**WHAT TO DO:** Pull out every line of the records that contains the string "before", copying each such line in full. Case counts.

*****

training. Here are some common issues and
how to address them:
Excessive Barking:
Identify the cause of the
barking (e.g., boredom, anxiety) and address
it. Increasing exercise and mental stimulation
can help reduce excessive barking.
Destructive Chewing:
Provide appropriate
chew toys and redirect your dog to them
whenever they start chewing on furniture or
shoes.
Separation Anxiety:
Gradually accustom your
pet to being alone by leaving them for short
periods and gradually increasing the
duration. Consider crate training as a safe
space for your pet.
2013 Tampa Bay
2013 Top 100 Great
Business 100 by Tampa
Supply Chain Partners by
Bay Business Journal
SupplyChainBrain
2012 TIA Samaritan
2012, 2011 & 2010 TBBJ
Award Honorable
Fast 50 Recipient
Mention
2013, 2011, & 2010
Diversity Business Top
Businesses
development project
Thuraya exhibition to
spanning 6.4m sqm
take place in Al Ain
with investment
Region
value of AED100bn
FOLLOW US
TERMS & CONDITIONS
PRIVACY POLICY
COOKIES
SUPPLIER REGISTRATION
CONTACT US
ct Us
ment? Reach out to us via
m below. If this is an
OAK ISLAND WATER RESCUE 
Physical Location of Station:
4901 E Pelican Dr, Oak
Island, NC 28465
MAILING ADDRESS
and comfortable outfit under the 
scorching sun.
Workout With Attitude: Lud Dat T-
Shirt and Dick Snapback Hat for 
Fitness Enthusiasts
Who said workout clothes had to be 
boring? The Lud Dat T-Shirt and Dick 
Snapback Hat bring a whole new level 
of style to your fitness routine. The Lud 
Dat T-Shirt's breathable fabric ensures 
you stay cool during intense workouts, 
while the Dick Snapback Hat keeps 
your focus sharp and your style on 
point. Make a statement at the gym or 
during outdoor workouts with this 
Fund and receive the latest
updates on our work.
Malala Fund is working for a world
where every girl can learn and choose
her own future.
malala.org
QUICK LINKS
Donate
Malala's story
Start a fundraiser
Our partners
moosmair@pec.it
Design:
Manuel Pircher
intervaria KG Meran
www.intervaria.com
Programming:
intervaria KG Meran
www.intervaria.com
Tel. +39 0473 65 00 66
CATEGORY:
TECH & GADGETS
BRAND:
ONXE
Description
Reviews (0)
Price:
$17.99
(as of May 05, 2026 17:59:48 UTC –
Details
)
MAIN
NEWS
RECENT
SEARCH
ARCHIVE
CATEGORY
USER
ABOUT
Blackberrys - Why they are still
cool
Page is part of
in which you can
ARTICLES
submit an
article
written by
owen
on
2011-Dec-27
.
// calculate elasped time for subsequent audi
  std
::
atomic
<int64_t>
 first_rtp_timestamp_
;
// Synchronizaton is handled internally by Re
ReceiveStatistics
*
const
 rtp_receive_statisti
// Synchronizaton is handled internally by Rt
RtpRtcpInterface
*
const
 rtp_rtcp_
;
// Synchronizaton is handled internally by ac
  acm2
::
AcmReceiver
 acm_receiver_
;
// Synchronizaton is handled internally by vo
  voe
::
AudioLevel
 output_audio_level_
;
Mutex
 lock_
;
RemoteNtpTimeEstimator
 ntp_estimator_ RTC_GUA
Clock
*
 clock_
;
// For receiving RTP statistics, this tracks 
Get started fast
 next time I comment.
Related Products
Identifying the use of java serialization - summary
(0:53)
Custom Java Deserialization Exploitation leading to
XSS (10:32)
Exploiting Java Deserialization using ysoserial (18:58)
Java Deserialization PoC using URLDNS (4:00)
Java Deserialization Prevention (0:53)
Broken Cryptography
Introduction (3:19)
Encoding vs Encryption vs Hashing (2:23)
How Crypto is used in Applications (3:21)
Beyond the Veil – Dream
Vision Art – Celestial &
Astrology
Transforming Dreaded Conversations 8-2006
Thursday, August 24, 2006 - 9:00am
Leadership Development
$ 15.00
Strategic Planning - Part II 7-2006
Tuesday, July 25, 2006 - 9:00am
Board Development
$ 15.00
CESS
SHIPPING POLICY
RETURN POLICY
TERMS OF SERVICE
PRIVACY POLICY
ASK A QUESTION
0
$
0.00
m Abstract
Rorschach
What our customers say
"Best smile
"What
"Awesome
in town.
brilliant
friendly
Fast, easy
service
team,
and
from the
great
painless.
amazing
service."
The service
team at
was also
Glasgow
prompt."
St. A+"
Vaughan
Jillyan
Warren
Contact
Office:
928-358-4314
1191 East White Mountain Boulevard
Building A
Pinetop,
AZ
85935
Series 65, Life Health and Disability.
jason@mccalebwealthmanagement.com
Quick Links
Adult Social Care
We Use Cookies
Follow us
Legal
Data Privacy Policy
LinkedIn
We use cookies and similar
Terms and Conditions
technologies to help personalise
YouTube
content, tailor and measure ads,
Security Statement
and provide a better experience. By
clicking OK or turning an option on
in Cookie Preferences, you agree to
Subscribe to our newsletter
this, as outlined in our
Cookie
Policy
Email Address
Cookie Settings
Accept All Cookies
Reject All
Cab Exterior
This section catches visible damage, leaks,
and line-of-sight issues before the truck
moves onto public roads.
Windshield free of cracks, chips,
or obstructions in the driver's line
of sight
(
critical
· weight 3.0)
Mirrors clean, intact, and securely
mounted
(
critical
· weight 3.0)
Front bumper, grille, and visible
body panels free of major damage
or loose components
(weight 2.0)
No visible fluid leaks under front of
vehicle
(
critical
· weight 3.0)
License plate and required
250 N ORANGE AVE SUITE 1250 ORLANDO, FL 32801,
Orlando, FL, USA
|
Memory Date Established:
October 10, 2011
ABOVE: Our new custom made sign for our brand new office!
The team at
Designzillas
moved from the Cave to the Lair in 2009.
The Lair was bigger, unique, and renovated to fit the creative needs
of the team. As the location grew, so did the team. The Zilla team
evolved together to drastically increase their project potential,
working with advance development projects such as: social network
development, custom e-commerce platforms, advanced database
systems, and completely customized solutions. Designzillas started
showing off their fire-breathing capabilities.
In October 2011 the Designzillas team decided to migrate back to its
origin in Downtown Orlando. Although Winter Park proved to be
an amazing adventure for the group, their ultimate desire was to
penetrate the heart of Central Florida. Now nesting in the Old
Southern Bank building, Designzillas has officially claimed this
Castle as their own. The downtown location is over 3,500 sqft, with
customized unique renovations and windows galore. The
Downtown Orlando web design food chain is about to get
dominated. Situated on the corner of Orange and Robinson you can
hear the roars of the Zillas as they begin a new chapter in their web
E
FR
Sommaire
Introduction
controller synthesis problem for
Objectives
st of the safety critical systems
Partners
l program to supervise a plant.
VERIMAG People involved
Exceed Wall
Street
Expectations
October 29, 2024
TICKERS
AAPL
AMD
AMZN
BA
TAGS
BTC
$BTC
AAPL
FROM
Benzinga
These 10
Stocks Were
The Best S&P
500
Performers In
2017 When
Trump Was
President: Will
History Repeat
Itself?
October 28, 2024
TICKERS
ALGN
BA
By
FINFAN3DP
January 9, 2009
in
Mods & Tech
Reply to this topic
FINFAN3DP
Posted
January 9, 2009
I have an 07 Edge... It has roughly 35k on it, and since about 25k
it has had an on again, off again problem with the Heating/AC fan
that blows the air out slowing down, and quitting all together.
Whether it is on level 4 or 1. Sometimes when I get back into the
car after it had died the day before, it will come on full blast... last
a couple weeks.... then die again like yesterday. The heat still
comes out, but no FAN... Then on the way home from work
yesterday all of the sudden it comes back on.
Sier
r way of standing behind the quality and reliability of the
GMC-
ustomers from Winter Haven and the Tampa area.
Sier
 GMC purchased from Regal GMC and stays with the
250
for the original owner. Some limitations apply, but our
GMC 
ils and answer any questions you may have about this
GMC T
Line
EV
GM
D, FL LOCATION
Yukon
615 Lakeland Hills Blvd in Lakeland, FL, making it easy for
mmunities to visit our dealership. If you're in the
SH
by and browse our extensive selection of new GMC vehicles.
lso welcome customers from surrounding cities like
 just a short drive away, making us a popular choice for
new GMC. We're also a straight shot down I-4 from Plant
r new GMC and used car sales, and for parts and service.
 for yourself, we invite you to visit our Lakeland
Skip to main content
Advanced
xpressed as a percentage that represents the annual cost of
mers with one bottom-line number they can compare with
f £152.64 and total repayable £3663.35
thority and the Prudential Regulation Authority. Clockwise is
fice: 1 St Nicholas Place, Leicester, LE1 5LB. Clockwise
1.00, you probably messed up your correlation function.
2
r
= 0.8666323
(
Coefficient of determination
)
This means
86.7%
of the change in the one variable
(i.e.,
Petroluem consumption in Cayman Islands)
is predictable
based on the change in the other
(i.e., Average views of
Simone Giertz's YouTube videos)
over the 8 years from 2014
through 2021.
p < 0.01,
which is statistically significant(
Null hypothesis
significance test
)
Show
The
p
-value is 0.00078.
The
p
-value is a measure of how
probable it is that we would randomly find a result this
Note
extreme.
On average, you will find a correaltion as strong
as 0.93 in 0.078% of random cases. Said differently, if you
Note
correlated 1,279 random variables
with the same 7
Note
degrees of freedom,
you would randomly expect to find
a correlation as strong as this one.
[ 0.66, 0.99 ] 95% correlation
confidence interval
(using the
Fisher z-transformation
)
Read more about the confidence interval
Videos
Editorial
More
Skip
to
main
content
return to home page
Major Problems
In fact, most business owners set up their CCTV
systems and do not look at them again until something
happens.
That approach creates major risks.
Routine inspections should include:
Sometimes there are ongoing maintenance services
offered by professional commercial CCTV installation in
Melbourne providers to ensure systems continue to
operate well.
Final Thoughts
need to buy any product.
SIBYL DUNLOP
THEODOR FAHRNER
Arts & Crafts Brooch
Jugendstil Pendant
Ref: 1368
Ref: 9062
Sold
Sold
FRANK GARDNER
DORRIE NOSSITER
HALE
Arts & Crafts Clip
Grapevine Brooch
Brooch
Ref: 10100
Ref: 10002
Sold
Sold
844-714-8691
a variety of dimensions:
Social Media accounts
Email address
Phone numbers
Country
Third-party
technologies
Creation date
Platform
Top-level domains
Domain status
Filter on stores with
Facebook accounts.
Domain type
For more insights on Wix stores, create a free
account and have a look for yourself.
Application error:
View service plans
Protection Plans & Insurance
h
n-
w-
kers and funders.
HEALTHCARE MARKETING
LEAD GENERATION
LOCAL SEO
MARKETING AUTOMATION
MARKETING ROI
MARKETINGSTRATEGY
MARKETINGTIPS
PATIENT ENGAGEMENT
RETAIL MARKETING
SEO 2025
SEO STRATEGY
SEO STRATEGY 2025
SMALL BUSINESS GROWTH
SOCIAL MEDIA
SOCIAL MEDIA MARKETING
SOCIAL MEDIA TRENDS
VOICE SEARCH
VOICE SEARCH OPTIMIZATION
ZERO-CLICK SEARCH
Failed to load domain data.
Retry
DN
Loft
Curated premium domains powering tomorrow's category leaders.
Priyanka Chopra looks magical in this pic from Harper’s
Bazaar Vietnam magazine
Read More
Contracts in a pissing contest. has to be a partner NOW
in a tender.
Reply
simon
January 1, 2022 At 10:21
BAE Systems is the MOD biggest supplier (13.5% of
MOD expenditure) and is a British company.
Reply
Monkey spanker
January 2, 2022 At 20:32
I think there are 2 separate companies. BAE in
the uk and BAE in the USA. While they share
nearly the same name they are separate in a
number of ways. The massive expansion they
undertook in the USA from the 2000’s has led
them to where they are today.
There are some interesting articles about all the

*****

**SOLUTION FOR THIS PROBLEM:**
and line-of-sight issues before the truck
car after it had died the day before, it will come on full blast... last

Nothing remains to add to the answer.